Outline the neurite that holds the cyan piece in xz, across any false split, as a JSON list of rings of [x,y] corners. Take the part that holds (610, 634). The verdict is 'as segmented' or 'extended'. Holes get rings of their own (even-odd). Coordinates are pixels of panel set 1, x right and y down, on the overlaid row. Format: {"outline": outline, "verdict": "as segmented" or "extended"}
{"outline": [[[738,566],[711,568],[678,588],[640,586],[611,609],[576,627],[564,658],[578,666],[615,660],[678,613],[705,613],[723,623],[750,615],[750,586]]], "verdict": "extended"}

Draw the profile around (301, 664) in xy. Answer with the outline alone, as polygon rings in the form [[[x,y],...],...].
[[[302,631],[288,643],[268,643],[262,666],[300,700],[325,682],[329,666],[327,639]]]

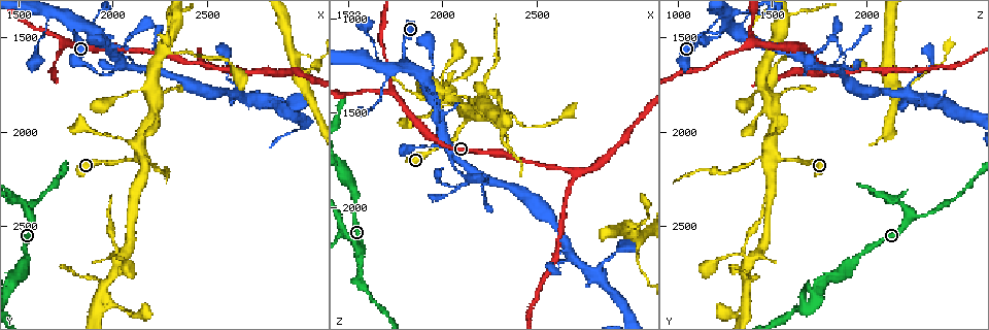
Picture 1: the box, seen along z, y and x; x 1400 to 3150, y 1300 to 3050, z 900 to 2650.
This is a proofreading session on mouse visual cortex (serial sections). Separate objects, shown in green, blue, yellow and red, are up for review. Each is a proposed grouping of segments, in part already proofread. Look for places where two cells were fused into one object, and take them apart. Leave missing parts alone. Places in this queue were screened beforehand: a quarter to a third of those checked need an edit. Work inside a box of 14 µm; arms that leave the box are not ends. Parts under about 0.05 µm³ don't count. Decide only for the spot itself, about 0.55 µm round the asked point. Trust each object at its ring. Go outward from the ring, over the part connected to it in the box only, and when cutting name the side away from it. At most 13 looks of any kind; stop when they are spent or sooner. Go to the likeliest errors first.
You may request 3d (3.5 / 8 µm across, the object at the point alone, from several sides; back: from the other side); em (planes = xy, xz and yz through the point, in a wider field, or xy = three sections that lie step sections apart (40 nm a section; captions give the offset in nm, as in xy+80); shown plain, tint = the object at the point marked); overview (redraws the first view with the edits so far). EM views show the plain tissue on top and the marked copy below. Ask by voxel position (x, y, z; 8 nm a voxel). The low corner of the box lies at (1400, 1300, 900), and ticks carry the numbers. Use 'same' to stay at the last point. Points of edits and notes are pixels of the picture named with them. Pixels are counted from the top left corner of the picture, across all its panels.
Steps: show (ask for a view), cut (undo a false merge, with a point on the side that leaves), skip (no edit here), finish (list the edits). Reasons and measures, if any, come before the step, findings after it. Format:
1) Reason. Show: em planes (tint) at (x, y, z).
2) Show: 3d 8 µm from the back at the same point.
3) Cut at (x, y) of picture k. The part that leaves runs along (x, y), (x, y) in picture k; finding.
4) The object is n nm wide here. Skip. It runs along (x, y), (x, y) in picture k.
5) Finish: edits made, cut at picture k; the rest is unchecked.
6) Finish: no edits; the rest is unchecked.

Show: 3d 3.5 µm at (2190, 2150, 1420).

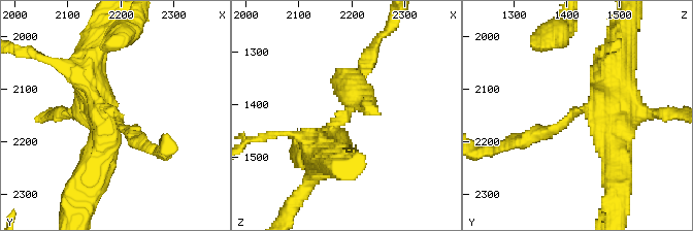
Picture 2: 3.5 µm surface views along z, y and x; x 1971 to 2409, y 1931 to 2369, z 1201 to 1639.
The arms are 150, 400 nm wide. Show: em xy step 2 (tint) at (2185, 2140, 1425).

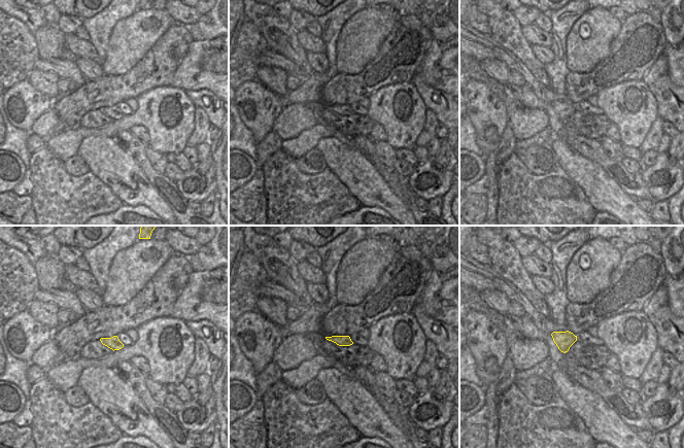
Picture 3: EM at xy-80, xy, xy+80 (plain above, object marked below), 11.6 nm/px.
Cut at (531, 135) of picture 2. The part that leaves runs along (565, 121), (552, 130), (489, 150) in picture 2; a second cell is stuck on.

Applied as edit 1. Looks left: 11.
Show: overview.

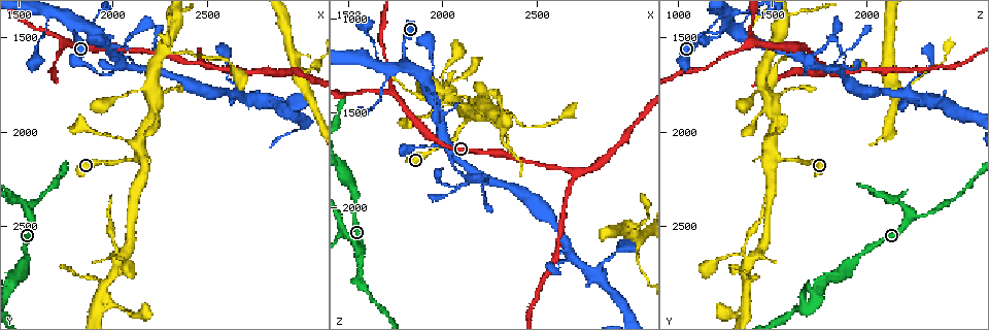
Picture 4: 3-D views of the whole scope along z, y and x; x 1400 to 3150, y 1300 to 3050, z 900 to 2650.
A narrow waist. Show: 3d 3.5 µm from the back at (2090, 1610, 1870).

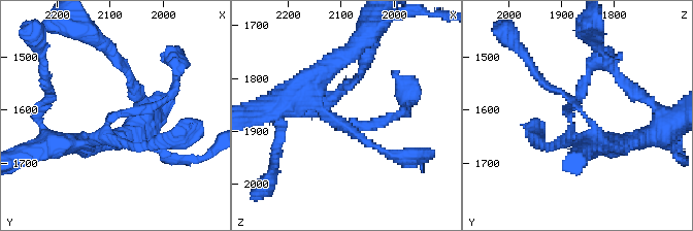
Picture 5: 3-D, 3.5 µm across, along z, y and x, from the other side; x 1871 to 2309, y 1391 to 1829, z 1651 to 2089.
Now the EM. Show: em xy step 5 (tint) at (2090, 1615, 1885).

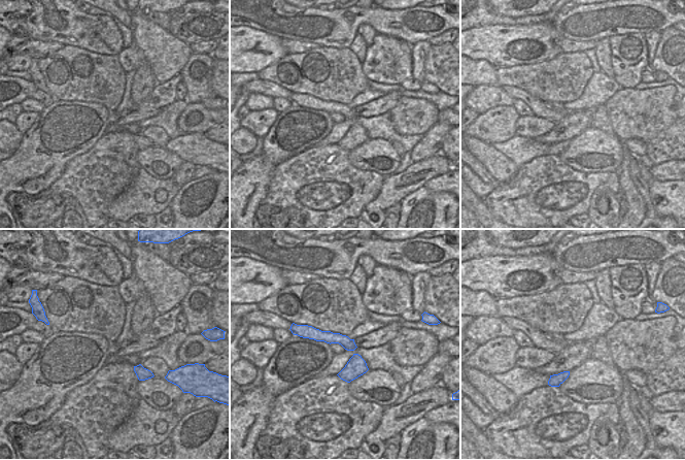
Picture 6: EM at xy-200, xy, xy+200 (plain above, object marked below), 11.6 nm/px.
The object is 180 nm wide here. Skip. It runs along (611, 143), (570, 133), (581, 89) in picture 5; one cell here.

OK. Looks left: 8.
Thick turns thin. Show: 3d 3.5 µm at (2370, 1580, 1510).

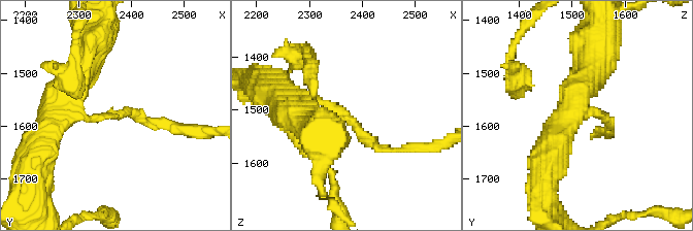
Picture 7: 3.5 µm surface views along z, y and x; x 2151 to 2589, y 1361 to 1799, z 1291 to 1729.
The arms are 150, 350 nm wide; shape alone is not enough. Show: em xy step 1 (tint) at (2365, 1575, 1510).

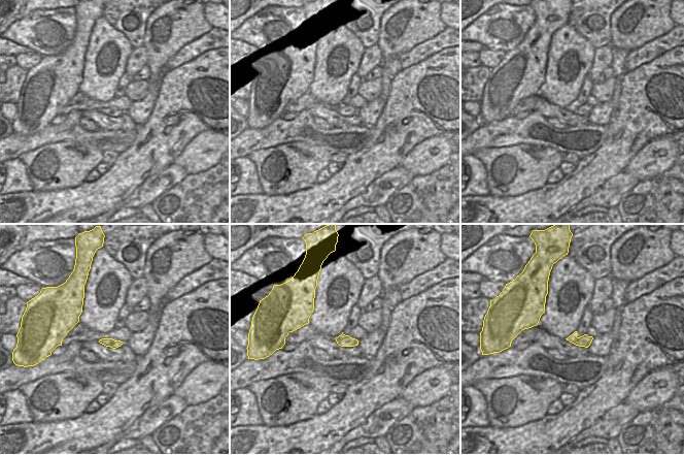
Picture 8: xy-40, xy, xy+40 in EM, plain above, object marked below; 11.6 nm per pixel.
Skip. It runs along (278, 100), (320, 100), (393, 149) in picture 7; one cell here.

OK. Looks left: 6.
Branch point. Show: 3d 3.5 µm at (1760, 1540, 1400).

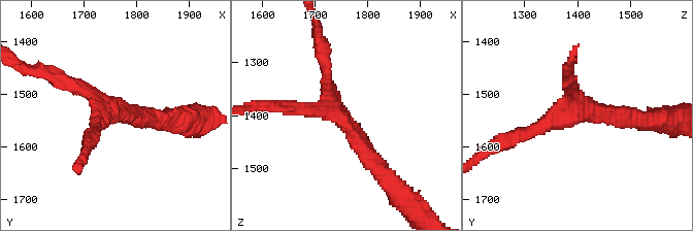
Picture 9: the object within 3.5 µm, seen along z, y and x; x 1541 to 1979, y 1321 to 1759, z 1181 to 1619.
Show: em xy step 2 (tint) at (1760, 1540, 1405).

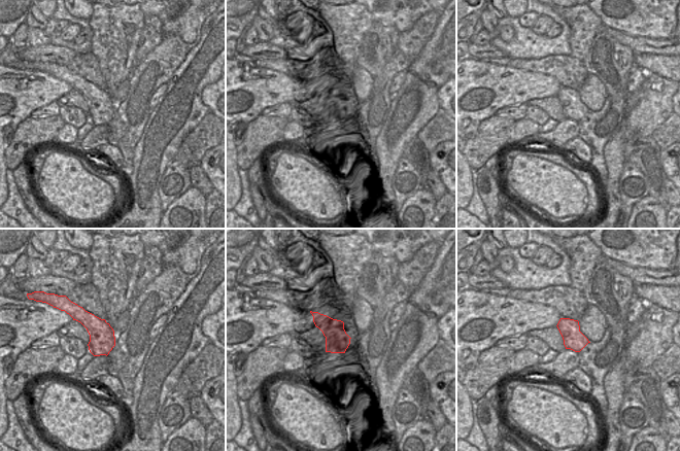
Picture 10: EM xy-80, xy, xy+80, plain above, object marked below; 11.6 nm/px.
3 arms meet here. Skip. It runs along (383, 174), (335, 108), (326, 61) in picture 9; continuous, no second cell.

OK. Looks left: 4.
Sudden change in width. Show: em xy step 3 (tint) at (2030, 2680, 1370).

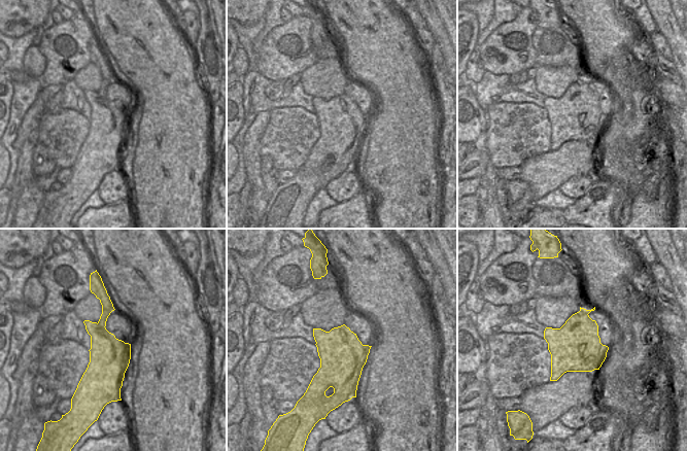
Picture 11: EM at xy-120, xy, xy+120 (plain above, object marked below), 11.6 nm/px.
See where the arms go. Show: 3d 3.5 µm at the same point.

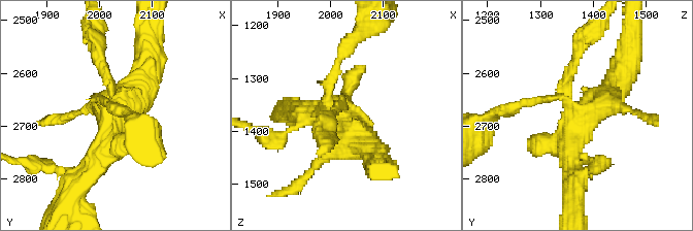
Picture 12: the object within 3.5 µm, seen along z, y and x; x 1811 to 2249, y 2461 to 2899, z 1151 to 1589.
The object is 550 nm wide here. Cut at (102, 61) of picture 12. The part that leaves runs along (110, 95), (98, 43), (88, 28) in picture 12; two cells meet here.

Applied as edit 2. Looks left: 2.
Finish: edits made, cut at picture 2, cut at picture 12; the rest is unchecked.

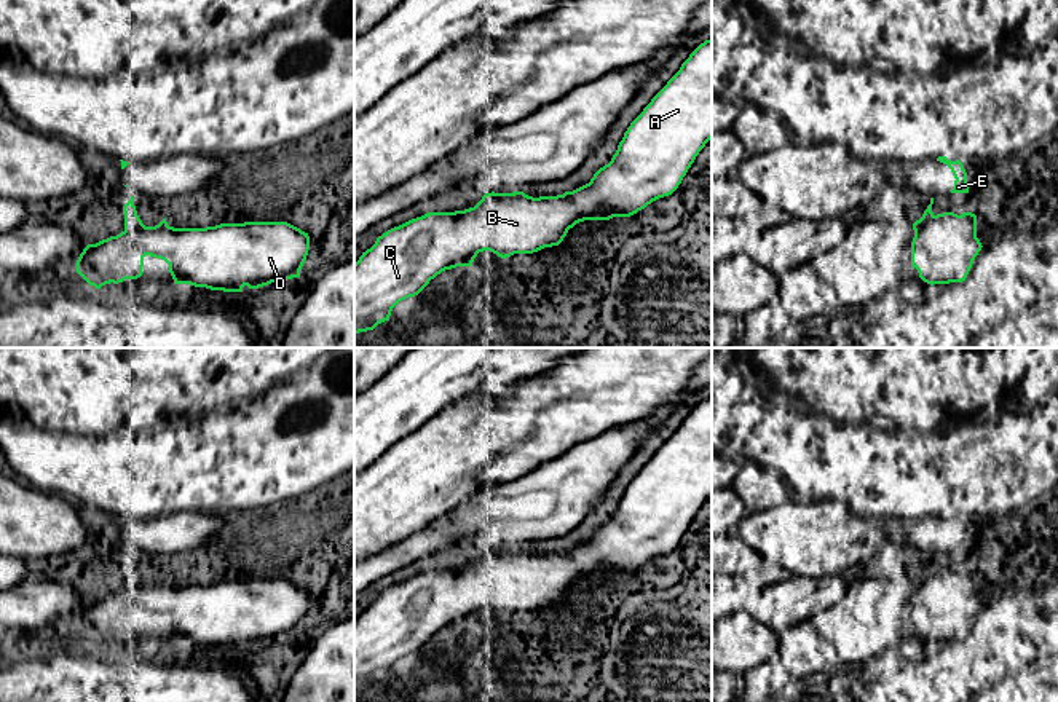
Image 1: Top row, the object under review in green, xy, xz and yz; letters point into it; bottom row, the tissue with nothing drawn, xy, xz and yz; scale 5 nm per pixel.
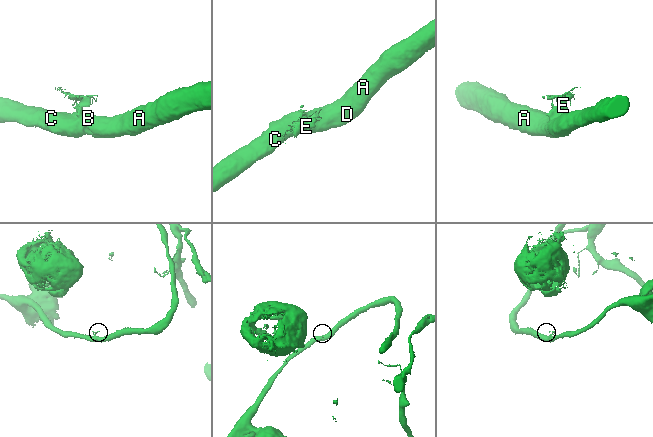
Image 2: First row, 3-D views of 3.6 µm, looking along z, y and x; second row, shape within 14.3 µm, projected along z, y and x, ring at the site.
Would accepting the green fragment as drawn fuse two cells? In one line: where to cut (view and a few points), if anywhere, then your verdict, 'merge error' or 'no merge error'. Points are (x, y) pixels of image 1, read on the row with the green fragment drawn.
cut yz (961, 214), (969, 222), (969, 233), (977, 252); merge error

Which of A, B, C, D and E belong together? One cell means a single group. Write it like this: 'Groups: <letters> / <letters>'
Groups: A B C D / E

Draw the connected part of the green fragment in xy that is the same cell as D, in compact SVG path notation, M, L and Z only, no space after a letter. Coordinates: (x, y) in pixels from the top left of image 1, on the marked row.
M163 219L155 227L124 230L116 236L110 236L96 244L88 244L77 260L77 273L96 289L105 284L118 284L124 279L137 279L142 276L144 257L161 258L169 265L174 284L190 284L211 290L243 292L243 287L259 289L271 282L281 282L300 278L300 270L306 260L310 249L310 236L300 228L287 222L244 222L220 223L206 228L174 228Z

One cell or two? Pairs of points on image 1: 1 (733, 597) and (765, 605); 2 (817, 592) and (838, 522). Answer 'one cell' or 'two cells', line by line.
1: two cells
2: two cells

* [What to produce]: From the first line to the last, repeat the records exactly and skip the pictures.

* [Result]:
Outline the neurite that holds the cyan piece in xz, across any false split, as a JSON list of rings of [x,y] corners. Take the part that holds (610, 634). The verdict is 'as segmented' or 'extended'. Holes get rings of their own (even-odd). Coordinates are pixels of panel set 1, x right and y down, on the overlaid row. Format: {"outline": outline, "verdict": "as segmented" or "extended"}
{"outline": [[[738,566],[711,568],[678,588],[640,586],[611,609],[576,627],[564,658],[578,666],[615,660],[678,613],[705,613],[723,623],[750,615],[750,586]]], "verdict": "extended"}

Draw the profile around (301, 664) in xy. Answer with the outline alone, as polygon rings in the form [[[x,y],...],...].
[[[302,631],[288,643],[268,643],[262,666],[300,700],[325,682],[329,666],[327,639]]]

Picture 1: the box, seen along z, y and x; x 1400 to 3150, y 1300 to 3050, z 900 to 2650.
This is a proofreading session on mouse visual cortex (serial sections). Separate objects, shown in green, blue, yellow and red, are up for review. Each is a proposed grouping of segments, in part already proofread. Look for places where two cells were fused into one object, and take them apart. Leave missing parts alone. Places in this queue were screened beforehand: a quarter to a third of those checked need an edit. Work inside a box of 14 µm; arms that leave the box are not ends. Parts under about 0.05 µm³ don't count. Decide only for the spot itself, about 0.55 µm round the asked point. Trust each object at its ring. Go outward from the ring, over the part connected to it in the box only, and when cutting name the side away from it. At most 13 looks of any kind; stop when they are spent or sooner. Go to the likeliest errors first.
You may request 3d (3.5 / 8 µm across, the object at the point alone, from several sides; back: from the other side); em (planes = xy, xz and yz through the point, in a wider field, or xy = three sections that lie step sections apart (40 nm a section; captions give the offset in nm, as in xy+80); shown plain, tint = the object at the point marked); overview (redraws the first view with the edits so far). EM views show the plain tissue on top and the marked copy below. Ask by voxel position (x, y, z; 8 nm a voxel). The low corner of the box lies at (1400, 1300, 900), and ticks carry the numbers. Use 'same' to stay at the last point. Points of edits and notes are pixels of the picture named with them. Pixels are counted from the top left corner of the picture, across all its panels.
Steps: show (ask for a view), cut (undo a false merge, with a point on the side that leaves), skip (no edit here), finish (list the edits). Reasons and measures, if any, come before the step, findings after it. Format:
1) Reason. Show: em planes (tint) at (x, y, z).
2) Show: 3d 8 µm from the back at the same point.
3) Cut at (x, y) of picture k. The part that leaves runs along (x, y), (x, y) in picture k; finding.
4) The object is n nm wide here. Skip. It runs along (x, y), (x, y) in picture k.
5) Finish: edits made, cut at picture k; the rest is unchecked.
6) Finish: no edits; the rest is unchecked.

Show: 3d 3.5 µm at (2190, 2150, 1420).

Picture 2: 3.5 µm surface views along z, y and x; x 1971 to 2409, y 1931 to 2369, z 1201 to 1639.
The arms are 150, 400 nm wide. Show: em xy step 2 (tint) at (2185, 2140, 1425).

Picture 3: EM at xy-80, xy, xy+80 (plain above, object marked below), 11.6 nm/px.
Cut at (531, 135) of picture 2. The part that leaves runs along (565, 121), (552, 130), (489, 150) in picture 2; a second cell is stuck on.

Applied as edit 1. Looks left: 11.
Show: overview.

Picture 4: 3-D views of the whole scope along z, y and x; x 1400 to 3150, y 1300 to 3050, z 900 to 2650.
A narrow waist. Show: 3d 3.5 µm from the back at (2090, 1610, 1870).

Picture 5: 3-D, 3.5 µm across, along z, y and x, from the other side; x 1871 to 2309, y 1391 to 1829, z 1651 to 2089.
Now the EM. Show: em xy step 5 (tint) at (2090, 1615, 1885).

Picture 6: EM at xy-200, xy, xy+200 (plain above, object marked below), 11.6 nm/px.
The object is 180 nm wide here. Skip. It runs along (611, 143), (570, 133), (581, 89) in picture 5; one cell here.

OK. Looks left: 8.
Thick turns thin. Show: 3d 3.5 µm at (2370, 1580, 1510).

Picture 7: 3.5 µm surface views along z, y and x; x 2151 to 2589, y 1361 to 1799, z 1291 to 1729.
The arms are 150, 350 nm wide; shape alone is not enough. Show: em xy step 1 (tint) at (2365, 1575, 1510).

Picture 8: xy-40, xy, xy+40 in EM, plain above, object marked below; 11.6 nm per pixel.
Skip. It runs along (278, 100), (320, 100), (393, 149) in picture 7; one cell here.

OK. Looks left: 6.
Branch point. Show: 3d 3.5 µm at (1760, 1540, 1400).

Picture 9: the object within 3.5 µm, seen along z, y and x; x 1541 to 1979, y 1321 to 1759, z 1181 to 1619.
Show: em xy step 2 (tint) at (1760, 1540, 1405).

Picture 10: EM xy-80, xy, xy+80, plain above, object marked below; 11.6 nm/px.
3 arms meet here. Skip. It runs along (383, 174), (335, 108), (326, 61) in picture 9; continuous, no second cell.

OK. Looks left: 4.
Sudden change in width. Show: em xy step 3 (tint) at (2030, 2680, 1370).

Picture 11: EM at xy-120, xy, xy+120 (plain above, object marked below), 11.6 nm/px.
See where the arms go. Show: 3d 3.5 µm at the same point.

Picture 12: the object within 3.5 µm, seen along z, y and x; x 1811 to 2249, y 2461 to 2899, z 1151 to 1589.
The object is 550 nm wide here. Cut at (102, 61) of picture 12. The part that leaves runs along (110, 95), (98, 43), (88, 28) in picture 12; two cells meet here.

Applied as edit 2. Looks left: 2.
Finish: edits made, cut at picture 2, cut at picture 12; the rest is unchecked.

Image 1: Top row, the object under review in green, xy, xz and yz; letters point into it; bottom row, the tissue with nothing drawn, xy, xz and yz; scale 5 nm per pixel.
Image 2: First row, 3-D views of 3.6 µm, looking along z, y and x; second row, shape within 14.3 µm, projected along z, y and x, ring at the site.
Would accepting the green fragment as drawn fuse two cells? In one line: where to cut (view and a few points), if anywhere, then your verdict, 'merge error' or 'no merge error'. Points are (x, y) pixels of image 1, read on the row with the green fragment drawn.
cut yz (961, 214), (969, 222), (969, 233), (977, 252); merge error

Which of A, B, C, D and E belong together? One cell means a single group. Write it like this: 'Groups: <letters> / <letters>'
Groups: A B C D / E

Draw the connected part of the green fragment in xy that is the same cell as D, in compact SVG path notation, M, L and Z only, no space after a letter. Coordinates: (x, y) in pixels from the top left of image 1, on the marked row.
M163 219L155 227L124 230L116 236L110 236L96 244L88 244L77 260L77 273L96 289L105 284L118 284L124 279L137 279L142 276L144 257L161 258L169 265L174 284L190 284L211 290L243 292L243 287L259 289L271 282L281 282L300 278L300 270L306 260L310 249L310 236L300 228L287 222L244 222L220 223L206 228L174 228Z

One cell or two? Pairs of points on image 1: 1 (733, 597) and (765, 605); 2 (817, 592) and (838, 522). Answer 'one cell' or 'two cells', line by line.
1: two cells
2: two cells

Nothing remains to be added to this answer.